Instrucción A:
Reproduce sin cambios las líneas de las entradas que van desde la que contiene "existe une carte graphique adaptée à vos" hasta la que contiene "choisir une carte graphique qui offre des", incluidas ambas.

Fragmento:
Entremos, a modo de tanteo, en lo que no es poesía pura, según los exponentes representativos citados antes.

1.- Descontaminación de la anécdota. (Juan Ramón Jiménez y el 27)

2.- Independencia con respecto a problemas sociales y filosóficos. (Novísimos)

3.- No es imagen en el sentido en que pretendía el ruso Alexander Potebna, que no distinguía entre la prosa y el verso. Ni incluso cuando la imagen se expresara con rigurosa metáfora.

4.- No es lírica autobiográfica con carácter sentimental, religioso, patriótico o social, como ya afirmaron las vanguardias.

5.- No es lenguaje ya conocido y desgastado por el uso, de manera que no ofrece emoción ni para el lector ni para el autor. (Formalismo)

Entradas de datos:
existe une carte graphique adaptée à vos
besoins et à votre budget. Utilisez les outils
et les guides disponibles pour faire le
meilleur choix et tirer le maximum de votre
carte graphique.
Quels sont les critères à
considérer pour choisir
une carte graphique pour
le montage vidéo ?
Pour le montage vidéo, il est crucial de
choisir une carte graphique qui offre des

--

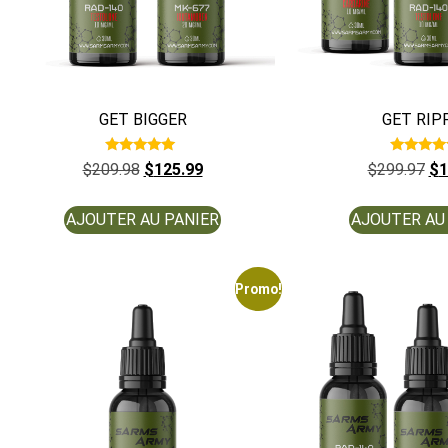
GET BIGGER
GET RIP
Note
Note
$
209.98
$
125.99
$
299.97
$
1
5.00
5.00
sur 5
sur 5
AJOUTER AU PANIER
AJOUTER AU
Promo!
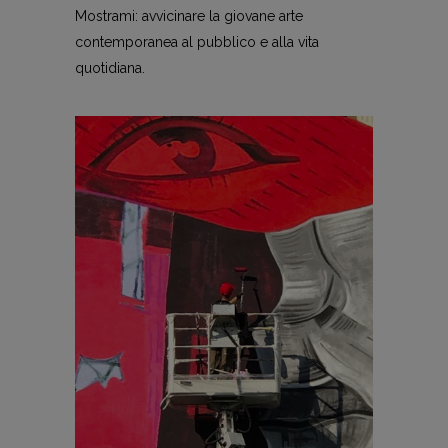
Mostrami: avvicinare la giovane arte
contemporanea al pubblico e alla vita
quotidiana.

...

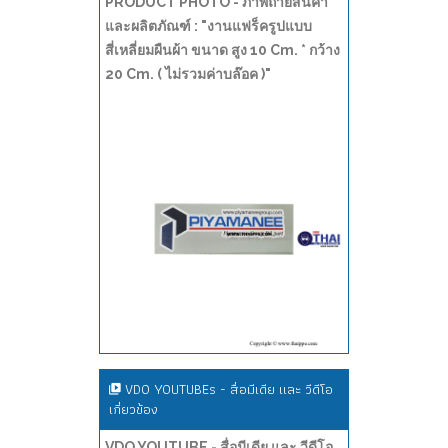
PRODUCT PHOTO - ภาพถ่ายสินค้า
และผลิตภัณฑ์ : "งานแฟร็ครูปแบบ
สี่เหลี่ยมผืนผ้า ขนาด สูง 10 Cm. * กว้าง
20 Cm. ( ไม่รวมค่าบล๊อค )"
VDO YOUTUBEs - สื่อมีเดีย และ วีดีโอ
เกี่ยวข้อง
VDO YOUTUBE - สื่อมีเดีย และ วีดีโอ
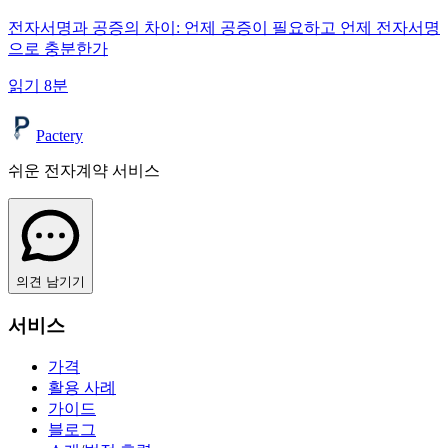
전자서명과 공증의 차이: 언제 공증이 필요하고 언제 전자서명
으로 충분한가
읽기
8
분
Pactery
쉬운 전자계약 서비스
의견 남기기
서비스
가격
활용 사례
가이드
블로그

Instrucción B:
Resume de forma más breve el párrafo del fragmento sobre la poesía pura que empieza con "3.- No es imagen".

Resultado A:
existe une carte graphique adaptée à vos
besoins et à votre budget. Utilisez les outils
et les guides disponibles pour faire le
meilleur choix et tirer le maximum de votre
carte graphique.
Quels sont les critères à
considérer pour choisir
une carte graphique pour
le montage vidéo ?
Pour le montage vidéo, il est crucial de
choisir une carte graphique qui offre des

Resultado B:
La poesía pura no es imagen en el sentido de Alexander Potebna, que no separaba prosa y verso, ni siquiera cuando la imagen se expresa con metáfora rigurosa.